▸ Given exercise: Transcribe every line of the listing below without any deviation.

▸ Exercise data:
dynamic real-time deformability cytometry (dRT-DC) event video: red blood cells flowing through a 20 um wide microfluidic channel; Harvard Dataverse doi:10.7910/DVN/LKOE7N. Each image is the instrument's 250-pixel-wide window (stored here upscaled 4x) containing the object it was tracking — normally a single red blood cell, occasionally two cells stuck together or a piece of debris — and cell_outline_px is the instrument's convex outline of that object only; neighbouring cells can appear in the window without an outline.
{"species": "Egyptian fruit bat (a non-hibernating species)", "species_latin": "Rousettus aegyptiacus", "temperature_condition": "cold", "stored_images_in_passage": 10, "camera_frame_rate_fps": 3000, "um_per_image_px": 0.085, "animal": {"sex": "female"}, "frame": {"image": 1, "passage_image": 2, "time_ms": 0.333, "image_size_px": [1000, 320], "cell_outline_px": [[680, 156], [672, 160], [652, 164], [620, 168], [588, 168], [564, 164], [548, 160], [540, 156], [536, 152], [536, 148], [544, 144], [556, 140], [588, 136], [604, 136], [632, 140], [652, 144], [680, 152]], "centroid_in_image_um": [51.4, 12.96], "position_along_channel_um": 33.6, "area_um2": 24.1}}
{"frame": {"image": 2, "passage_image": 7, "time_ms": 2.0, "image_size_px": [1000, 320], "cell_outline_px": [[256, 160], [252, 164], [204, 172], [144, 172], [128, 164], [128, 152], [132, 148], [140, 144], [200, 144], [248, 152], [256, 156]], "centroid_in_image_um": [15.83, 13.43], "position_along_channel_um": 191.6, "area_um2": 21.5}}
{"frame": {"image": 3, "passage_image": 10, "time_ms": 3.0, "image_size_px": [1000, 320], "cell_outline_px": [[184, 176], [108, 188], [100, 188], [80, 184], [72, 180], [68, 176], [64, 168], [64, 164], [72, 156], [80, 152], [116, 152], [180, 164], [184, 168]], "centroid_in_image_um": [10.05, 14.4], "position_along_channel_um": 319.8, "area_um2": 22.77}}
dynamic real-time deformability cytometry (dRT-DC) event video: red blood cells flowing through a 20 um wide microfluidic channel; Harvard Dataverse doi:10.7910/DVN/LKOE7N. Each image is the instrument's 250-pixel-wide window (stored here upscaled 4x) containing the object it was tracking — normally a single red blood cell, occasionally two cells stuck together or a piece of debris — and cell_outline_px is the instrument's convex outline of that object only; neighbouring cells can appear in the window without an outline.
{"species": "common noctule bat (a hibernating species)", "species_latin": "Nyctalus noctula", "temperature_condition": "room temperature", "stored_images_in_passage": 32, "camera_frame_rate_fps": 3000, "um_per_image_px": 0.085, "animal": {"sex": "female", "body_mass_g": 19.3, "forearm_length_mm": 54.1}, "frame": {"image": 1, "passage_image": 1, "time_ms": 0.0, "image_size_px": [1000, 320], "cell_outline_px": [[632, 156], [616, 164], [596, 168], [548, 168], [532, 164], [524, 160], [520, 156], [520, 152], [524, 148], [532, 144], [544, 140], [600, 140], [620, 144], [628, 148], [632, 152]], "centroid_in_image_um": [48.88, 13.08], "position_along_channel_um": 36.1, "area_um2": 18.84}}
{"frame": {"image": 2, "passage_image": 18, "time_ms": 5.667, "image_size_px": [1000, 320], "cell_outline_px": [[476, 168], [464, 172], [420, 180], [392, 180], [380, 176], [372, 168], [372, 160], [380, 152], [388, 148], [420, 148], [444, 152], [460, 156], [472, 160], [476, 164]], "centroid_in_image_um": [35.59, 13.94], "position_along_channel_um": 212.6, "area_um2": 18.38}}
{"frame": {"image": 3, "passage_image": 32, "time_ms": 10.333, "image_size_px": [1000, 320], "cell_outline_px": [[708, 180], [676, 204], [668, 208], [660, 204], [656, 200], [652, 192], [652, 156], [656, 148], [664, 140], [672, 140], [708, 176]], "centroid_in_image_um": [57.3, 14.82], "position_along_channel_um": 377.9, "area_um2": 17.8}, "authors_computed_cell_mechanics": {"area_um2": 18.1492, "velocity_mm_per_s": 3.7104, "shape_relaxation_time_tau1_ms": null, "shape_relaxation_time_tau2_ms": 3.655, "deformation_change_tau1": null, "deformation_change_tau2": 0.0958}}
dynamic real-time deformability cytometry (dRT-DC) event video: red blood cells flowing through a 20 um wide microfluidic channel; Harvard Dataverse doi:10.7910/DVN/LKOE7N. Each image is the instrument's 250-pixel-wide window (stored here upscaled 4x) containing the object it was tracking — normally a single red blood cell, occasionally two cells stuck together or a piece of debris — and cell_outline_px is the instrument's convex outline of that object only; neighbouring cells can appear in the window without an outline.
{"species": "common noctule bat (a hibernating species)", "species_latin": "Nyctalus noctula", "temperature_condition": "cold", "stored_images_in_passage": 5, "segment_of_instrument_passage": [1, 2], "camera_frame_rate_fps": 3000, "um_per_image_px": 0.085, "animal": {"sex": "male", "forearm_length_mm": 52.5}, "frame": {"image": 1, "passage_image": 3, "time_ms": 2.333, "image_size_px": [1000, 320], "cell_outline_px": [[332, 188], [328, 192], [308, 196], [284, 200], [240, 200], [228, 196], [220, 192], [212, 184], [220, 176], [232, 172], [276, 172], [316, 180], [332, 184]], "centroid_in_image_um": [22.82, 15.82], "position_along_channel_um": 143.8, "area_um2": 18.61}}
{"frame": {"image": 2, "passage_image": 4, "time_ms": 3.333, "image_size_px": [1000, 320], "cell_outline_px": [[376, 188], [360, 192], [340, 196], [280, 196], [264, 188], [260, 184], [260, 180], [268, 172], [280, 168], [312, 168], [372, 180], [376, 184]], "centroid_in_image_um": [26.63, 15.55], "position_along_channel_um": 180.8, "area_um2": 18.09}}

▸ Solution to this exercise:
dynamic real-time deformability cytometry (dRT-DC) event video: red blood cells flowing through a 20 um wide microfluidic channel; Harvard Dataverse doi:10.7910/DVN/LKOE7N. Each image is the instrument's 250-pixel-wide window (stored here upscaled 4x) containing the object it was tracking — normally a single red blood cell, occasionally two cells stuck together or a piece of debris — and cell_outline_px is the instrument's convex outline of that object only; neighbouring cells can appear in the window without an outline.
{"species": "Egyptian fruit bat (a non-hibernating species)", "species_latin": "Rousettus aegyptiacus", "temperature_condition": "cold", "stored_images_in_passage": 10, "camera_frame_rate_fps": 3000, "um_per_image_px": 0.085, "animal": {"sex": "female"}, "frame": {"image": 1, "passage_image": 2, "time_ms": 0.333, "image_size_px": [1000, 320], "cell_outline_px": [[680, 156], [672, 160], [652, 164], [620, 168], [588, 168], [564, 164], [548, 160], [540, 156], [536, 152], [536, 148], [544, 144], [556, 140], [588, 136], [604, 136], [632, 140], [652, 144], [680, 152]], "centroid_in_image_um": [51.4, 12.96], "position_along_channel_um": 33.6, "area_um2": 24.1}}
{"frame": {"image": 2, "passage_image": 7, "time_ms": 2.0, "image_size_px": [1000, 320], "cell_outline_px": [[256, 160], [252, 164], [204, 172], [144, 172], [128, 164], [128, 152], [132, 148], [140, 144], [200, 144], [248, 152], [256, 156]], "centroid_in_image_um": [15.83, 13.43], "position_along_channel_um": 191.6, "area_um2": 21.5}}
{"frame": {"image": 3, "passage_image": 10, "time_ms": 3.0, "image_size_px": [1000, 320], "cell_outline_px": [[184, 176], [108, 188], [100, 188], [80, 184], [72, 180], [68, 176], [64, 168], [64, 164], [72, 156], [80, 152], [116, 152], [180, 164], [184, 168]], "centroid_in_image_um": [10.05, 14.4], "position_along_channel_um": 319.8, "area_um2": 22.77}}
dynamic real-time deformability cytometry (dRT-DC) event video: red blood cells flowing through a 20 um wide microfluidic channel; Harvard Dataverse doi:10.7910/DVN/LKOE7N. Each image is the instrument's 250-pixel-wide window (stored here upscaled 4x) containing the object it was tracking — normally a single red blood cell, occasionally two cells stuck together or a piece of debris — and cell_outline_px is the instrument's convex outline of that object only; neighbouring cells can appear in the window without an outline.
{"species": "common noctule bat (a hibernating species)", "species_latin": "Nyctalus noctula", "temperature_condition": "room temperature", "stored_images_in_passage": 32, "camera_frame_rate_fps": 3000, "um_per_image_px": 0.085, "animal": {"sex": "female", "body_mass_g": 19.3, "forearm_length_mm": 54.1}, "frame": {"image": 1, "passage_image": 1, "time_ms": 0.0, "image_size_px": [1000, 320], "cell_outline_px": [[632, 156], [616, 164], [596, 168], [548, 168], [532, 164], [524, 160], [520, 156], [520, 152], [524, 148], [532, 144], [544, 140], [600, 140], [620, 144], [628, 148], [632, 152]], "centroid_in_image_um": [48.88, 13.08], "position_along_channel_um": 36.1, "area_um2": 18.84}}
{"frame": {"image": 2, "passage_image": 18, "time_ms": 5.667, "image_size_px": [1000, 320], "cell_outline_px": [[476, 168], [464, 172], [420, 180], [392, 180], [380, 176], [372, 168], [372, 160], [380, 152], [388, 148], [420, 148], [444, 152], [460, 156], [472, 160], [476, 164]], "centroid_in_image_um": [35.59, 13.94], "position_along_channel_um": 212.6, "area_um2": 18.38}}
{"frame": {"image": 3, "passage_image": 32, "time_ms": 10.333, "image_size_px": [1000, 320], "cell_outline_px": [[708, 180], [676, 204], [668, 208], [660, 204], [656, 200], [652, 192], [652, 156], [656, 148], [664, 140], [672, 140], [708, 176]], "centroid_in_image_um": [57.3, 14.82], "position_along_channel_um": 377.9, "area_um2": 17.8}, "authors_computed_cell_mechanics": {"area_um2": 18.1492, "velocity_mm_per_s": 3.7104, "shape_relaxation_time_tau1_ms": null, "shape_relaxation_time_tau2_ms": 3.655, "deformation_change_tau1": null, "deformation_change_tau2": 0.0958}}
dynamic real-time deformability cytometry (dRT-DC) event video: red blood cells flowing through a 20 um wide microfluidic channel; Harvard Dataverse doi:10.7910/DVN/LKOE7N. Each image is the instrument's 250-pixel-wide window (stored here upscaled 4x) containing the object it was tracking — normally a single red blood cell, occasionally two cells stuck together or a piece of debris — and cell_outline_px is the instrument's convex outline of that object only; neighbouring cells can appear in the window without an outline.
{"species": "common noctule bat (a hibernating species)", "species_latin": "Nyctalus noctula", "temperature_condition": "cold", "stored_images_in_passage": 5, "segment_of_instrument_passage": [1, 2], "camera_frame_rate_fps": 3000, "um_per_image_px": 0.085, "animal": {"sex": "male", "forearm_length_mm": 52.5}, "frame": {"image": 1, "passage_image": 3, "time_ms": 2.333, "image_size_px": [1000, 320], "cell_outline_px": [[332, 188], [328, 192], [308, 196], [284, 200], [240, 200], [228, 196], [220, 192], [212, 184], [220, 176], [232, 172], [276, 172], [316, 180], [332, 184]], "centroid_in_image_um": [22.82, 15.82], "position_along_channel_um": 143.8, "area_um2": 18.61}}
{"frame": {"image": 2, "passage_image": 4, "time_ms": 3.333, "image_size_px": [1000, 320], "cell_outline_px": [[376, 188], [360, 192], [340, 196], [280, 196], [264, 188], [260, 184], [260, 180], [268, 172], [280, 168], [312, 168], [372, 180], [376, 184]], "centroid_in_image_um": [26.63, 15.55], "position_along_channel_um": 180.8, "area_um2": 18.09}}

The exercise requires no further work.